### Exercise
I need the lines below from the one with "- encrypt the" down to the one with "- include IV with cyphertext" reproduced exactly, both ends included, and nothing else.

Records excerpted from a collection:

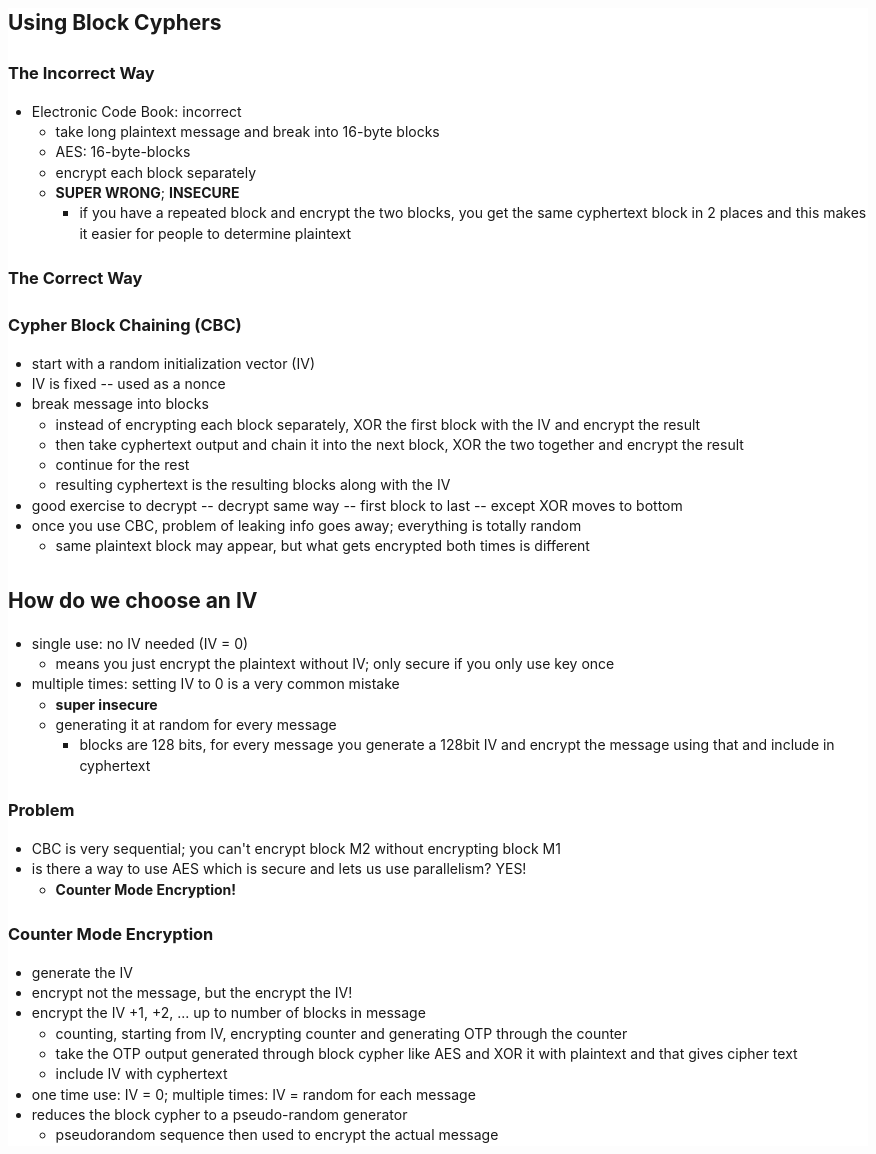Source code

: ## Using Block Cyphers

### The Incorrect Way
- Electronic Code Book: incorrect
  - take long plaintext message and break into 16-byte blocks
  - AES: 16-byte-blocks
  - encrypt each block separately
  - **SUPER WRONG**; **INSECURE**
    - if you have a repeated block and encrypt the two blocks, you get the same cyphertext block in 2 places and this makes it easier for people to determine plaintext

### The Correct Way

### Cypher Block Chaining (CBC)
- start with a random initialization vector (IV)
- IV is fixed -- used as a nonce
- break message into blocks
  - instead of encrypting each block separately, XOR the first block with the IV and encrypt the result
  - then take cyphertext output and chain it into the next block, XOR the two together and encrypt the result
  - continue for the rest
  - resulting cyphertext is the resulting blocks along with the IV
- good exercise to decrypt -- decrypt same way -- first block to last -- except XOR moves to bottom
- once you use CBC, problem of leaking info goes away; everything is totally random
  - same plaintext block may appear, but what gets encrypted both times is different

## How do we choose an IV
- single use: no IV needed (IV = 0)
  - means you just encrypt the plaintext without IV; only secure if you only use key once
- multiple times: setting IV to 0 is a very common mistake
  - **super insecure**
  - generating it at random for every message
    - blocks are 128 bits, for every message you generate a 128bit IV and encrypt the message using that and include in cyphertext

### Problem
- CBC is very sequential; you can't encrypt block M2 without encrypting block M1
- is there a way to use AES which is secure and lets us use parallelism? YES!
  - **Counter Mode Encryption!**

### Counter Mode Encryption
- generate the IV
- encrypt not the message, but the encrypt the IV!
- encrypt the IV +1, +2, ... up to number of blocks in message
  - counting, starting from IV, encrypting counter and generating OTP through the counter
  - take the OTP output generated through block cypher like AES and XOR it with plaintext and that gives cipher text
  - include IV with cyphertext
- one time use: IV = 0; multiple times: IV = random for each message
- reduces the block cypher to a pseudo-random generator
  - pseudorandom sequence then used to encrypt the actual message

### Solution
- encrypt the IV +1, +2, ... up to number of blocks in message
  - counting, starting from IV, encrypting counter and generating OTP through the counter
  - take the OTP output generated through block cypher like AES and XOR it with plaintext and that gives cipher text
  - include IV with cyphertext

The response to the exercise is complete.